(Stored items from a collection)
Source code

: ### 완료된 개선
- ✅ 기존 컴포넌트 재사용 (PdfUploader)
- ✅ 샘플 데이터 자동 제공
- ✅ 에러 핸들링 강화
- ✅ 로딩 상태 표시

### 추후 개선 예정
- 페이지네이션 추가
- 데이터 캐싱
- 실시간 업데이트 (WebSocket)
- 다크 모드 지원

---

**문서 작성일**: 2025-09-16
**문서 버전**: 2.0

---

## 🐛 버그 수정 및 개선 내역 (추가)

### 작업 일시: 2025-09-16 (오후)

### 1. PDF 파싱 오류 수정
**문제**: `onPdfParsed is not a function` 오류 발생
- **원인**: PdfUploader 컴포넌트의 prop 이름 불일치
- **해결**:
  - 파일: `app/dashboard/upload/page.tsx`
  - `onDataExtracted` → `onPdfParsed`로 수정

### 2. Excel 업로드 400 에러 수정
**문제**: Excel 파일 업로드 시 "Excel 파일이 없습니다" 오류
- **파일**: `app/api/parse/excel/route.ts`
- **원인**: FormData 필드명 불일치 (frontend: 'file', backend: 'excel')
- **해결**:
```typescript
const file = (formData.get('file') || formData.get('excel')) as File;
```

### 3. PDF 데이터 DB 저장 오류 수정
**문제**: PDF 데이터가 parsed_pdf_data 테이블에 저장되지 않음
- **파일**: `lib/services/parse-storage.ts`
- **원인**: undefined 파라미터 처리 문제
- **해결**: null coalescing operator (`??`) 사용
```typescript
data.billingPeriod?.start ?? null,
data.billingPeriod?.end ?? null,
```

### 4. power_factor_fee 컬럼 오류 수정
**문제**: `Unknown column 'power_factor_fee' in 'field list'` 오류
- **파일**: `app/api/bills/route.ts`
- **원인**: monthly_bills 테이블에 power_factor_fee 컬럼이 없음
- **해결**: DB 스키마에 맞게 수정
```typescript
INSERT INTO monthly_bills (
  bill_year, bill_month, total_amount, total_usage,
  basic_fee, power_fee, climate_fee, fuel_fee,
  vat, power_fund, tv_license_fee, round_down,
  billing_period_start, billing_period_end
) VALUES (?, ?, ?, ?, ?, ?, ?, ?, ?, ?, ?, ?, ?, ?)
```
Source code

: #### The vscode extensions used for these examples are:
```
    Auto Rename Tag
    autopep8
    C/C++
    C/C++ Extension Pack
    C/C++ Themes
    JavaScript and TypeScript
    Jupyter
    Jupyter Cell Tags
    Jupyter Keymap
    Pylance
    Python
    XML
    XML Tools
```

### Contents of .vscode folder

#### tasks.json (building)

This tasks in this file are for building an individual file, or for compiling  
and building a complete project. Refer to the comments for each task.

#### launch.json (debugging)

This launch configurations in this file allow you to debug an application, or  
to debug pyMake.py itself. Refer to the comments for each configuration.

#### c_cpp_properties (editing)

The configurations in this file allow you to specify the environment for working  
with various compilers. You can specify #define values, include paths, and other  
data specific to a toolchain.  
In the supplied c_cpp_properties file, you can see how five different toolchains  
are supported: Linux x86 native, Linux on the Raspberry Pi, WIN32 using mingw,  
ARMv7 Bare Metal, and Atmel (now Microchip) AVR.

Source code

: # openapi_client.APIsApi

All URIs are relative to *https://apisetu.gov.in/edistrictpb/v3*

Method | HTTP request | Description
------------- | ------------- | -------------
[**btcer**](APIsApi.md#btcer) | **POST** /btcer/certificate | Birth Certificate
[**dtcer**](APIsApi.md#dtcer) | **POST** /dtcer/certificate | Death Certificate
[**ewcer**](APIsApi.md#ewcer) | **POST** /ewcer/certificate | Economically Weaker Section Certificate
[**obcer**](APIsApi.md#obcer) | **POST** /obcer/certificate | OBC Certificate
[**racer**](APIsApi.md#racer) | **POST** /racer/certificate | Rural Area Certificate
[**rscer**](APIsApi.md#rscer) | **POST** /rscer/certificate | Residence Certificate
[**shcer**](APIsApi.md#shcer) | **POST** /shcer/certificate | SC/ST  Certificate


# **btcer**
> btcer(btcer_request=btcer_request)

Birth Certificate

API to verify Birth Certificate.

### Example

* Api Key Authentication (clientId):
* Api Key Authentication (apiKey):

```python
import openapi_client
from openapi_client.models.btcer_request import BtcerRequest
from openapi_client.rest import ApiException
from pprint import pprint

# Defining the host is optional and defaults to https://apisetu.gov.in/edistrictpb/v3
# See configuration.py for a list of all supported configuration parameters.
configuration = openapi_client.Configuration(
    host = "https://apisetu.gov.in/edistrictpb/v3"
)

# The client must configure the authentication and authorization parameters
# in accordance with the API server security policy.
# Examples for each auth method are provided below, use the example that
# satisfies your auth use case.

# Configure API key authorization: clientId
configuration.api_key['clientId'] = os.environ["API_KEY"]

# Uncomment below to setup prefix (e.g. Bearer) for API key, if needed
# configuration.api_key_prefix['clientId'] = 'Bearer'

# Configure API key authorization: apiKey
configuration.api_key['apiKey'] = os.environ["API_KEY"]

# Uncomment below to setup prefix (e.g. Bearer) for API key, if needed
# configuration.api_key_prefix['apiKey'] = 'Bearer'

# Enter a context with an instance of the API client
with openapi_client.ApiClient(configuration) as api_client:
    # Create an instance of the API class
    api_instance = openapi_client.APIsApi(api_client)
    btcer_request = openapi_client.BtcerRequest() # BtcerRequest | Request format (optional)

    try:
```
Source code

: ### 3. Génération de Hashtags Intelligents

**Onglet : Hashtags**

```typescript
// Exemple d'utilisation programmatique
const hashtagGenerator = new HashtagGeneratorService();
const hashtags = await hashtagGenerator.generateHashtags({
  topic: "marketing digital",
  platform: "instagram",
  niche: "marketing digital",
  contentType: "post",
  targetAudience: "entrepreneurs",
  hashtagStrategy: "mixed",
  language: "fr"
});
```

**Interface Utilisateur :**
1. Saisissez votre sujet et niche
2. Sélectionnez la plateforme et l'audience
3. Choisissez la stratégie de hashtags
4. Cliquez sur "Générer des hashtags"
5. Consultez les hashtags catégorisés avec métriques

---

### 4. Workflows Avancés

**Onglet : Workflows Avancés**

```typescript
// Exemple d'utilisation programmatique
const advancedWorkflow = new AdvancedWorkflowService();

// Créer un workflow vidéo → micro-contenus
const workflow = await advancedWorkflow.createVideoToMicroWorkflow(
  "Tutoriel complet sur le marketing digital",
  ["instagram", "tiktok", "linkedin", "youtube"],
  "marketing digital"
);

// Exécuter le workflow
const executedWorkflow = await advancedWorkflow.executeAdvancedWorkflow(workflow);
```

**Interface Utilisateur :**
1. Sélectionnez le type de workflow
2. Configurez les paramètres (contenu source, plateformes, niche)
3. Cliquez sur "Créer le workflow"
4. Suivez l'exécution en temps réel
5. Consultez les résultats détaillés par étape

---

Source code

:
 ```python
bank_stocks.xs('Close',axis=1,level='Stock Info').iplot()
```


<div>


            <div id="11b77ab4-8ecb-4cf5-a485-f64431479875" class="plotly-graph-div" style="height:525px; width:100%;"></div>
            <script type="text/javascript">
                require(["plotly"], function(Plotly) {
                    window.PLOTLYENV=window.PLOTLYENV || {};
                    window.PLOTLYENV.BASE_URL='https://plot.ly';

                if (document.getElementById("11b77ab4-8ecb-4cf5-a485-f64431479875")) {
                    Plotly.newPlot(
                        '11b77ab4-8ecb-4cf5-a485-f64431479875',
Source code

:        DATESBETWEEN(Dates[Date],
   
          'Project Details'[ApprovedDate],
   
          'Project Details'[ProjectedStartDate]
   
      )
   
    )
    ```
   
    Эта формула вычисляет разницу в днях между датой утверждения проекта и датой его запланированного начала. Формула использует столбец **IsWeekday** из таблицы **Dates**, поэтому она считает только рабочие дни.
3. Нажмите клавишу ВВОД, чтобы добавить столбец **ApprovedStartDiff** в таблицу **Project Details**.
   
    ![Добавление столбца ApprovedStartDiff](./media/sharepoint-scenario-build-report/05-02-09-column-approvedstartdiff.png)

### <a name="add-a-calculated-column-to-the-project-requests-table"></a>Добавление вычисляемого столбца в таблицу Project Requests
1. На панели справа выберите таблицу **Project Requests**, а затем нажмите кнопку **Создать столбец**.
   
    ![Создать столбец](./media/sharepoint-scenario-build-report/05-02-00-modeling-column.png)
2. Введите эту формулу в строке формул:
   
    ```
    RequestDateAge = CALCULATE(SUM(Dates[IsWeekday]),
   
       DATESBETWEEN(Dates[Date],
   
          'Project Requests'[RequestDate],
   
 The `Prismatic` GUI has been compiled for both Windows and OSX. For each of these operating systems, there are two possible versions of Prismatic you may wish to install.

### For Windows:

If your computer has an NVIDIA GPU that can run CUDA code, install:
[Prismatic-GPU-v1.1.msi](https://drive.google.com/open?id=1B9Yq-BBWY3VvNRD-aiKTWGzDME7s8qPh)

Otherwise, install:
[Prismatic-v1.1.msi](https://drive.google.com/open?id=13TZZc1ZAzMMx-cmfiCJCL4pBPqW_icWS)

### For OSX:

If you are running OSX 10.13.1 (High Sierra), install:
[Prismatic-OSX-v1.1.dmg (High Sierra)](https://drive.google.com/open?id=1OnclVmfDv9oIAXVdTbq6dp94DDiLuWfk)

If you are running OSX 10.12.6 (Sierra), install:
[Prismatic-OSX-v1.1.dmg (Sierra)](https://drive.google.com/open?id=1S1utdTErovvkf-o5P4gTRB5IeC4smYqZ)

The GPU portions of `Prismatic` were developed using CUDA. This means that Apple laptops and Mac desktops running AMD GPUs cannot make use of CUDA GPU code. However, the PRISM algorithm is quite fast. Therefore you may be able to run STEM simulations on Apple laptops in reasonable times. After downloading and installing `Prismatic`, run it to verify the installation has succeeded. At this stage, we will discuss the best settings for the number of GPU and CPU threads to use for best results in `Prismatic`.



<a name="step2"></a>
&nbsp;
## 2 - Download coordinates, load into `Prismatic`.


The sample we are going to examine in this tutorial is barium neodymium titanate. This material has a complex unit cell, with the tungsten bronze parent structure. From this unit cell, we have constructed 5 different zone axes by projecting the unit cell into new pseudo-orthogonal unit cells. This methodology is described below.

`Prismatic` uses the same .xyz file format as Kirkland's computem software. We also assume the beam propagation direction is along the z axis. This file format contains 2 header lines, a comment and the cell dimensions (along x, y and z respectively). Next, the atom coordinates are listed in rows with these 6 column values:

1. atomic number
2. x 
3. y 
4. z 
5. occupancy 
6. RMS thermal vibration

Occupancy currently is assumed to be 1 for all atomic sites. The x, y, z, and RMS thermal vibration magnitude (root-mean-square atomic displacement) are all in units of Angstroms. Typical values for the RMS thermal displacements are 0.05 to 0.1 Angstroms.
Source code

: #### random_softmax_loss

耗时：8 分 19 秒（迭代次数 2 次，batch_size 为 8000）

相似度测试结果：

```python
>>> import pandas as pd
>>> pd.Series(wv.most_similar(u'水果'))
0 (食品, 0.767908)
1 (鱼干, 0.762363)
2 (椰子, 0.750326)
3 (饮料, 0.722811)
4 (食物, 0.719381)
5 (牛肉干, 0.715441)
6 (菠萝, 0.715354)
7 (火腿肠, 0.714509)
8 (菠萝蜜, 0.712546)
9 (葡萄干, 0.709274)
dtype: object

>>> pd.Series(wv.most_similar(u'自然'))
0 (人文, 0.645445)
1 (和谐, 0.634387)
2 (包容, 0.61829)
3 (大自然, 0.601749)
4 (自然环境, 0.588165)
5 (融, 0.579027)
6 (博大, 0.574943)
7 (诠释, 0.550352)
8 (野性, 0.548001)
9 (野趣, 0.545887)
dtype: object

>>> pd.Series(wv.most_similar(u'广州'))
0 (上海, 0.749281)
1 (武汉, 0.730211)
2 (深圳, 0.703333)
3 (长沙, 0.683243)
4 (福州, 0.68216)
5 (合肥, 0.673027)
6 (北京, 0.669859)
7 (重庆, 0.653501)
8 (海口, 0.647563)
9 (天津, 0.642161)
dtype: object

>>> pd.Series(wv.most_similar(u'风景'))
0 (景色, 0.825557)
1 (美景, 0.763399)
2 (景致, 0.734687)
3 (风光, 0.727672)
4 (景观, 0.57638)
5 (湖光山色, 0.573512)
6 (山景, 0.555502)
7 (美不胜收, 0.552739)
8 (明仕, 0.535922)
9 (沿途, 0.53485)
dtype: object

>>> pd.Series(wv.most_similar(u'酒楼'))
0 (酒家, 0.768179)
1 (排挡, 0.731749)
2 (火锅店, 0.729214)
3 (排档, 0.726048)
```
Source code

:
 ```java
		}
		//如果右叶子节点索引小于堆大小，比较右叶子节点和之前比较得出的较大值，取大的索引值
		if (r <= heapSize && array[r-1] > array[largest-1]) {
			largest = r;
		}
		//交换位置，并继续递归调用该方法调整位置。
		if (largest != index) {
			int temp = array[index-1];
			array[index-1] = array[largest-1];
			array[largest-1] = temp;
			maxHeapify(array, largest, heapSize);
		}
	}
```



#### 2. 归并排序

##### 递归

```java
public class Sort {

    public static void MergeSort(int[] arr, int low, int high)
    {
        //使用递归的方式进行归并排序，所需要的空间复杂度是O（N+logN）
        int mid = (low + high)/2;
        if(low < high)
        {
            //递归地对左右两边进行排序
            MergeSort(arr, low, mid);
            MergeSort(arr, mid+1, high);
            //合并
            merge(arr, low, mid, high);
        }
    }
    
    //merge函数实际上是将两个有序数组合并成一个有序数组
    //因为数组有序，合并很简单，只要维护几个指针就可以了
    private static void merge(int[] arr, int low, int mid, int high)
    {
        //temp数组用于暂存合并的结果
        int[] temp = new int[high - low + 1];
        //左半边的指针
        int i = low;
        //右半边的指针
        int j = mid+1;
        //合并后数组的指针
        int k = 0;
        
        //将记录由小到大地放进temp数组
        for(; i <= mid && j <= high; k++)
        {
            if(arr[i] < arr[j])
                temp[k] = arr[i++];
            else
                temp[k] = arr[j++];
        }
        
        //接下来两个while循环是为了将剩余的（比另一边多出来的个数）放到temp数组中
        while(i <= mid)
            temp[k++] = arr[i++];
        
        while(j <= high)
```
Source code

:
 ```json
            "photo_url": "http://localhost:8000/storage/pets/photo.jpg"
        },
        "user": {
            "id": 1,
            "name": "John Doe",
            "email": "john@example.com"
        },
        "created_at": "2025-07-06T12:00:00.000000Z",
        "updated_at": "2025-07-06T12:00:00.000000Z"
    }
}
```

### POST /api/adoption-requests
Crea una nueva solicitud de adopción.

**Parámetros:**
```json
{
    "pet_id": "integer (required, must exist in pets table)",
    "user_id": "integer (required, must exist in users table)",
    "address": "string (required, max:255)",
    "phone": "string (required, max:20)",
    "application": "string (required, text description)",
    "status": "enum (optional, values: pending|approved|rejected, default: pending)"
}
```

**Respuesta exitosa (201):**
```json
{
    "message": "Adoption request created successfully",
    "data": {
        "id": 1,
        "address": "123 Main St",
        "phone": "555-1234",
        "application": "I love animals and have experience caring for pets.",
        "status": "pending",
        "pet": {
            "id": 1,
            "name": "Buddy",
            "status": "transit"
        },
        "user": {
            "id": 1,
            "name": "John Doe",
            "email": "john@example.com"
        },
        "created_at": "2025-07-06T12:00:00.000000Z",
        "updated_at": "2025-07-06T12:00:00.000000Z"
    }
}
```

Problem to work on |
Return each line of the data that contains the string "specify".

Response area |
The configurations in this file allow you to specify the environment for working  
with various compilers. You can specify #define values, include paths, and other  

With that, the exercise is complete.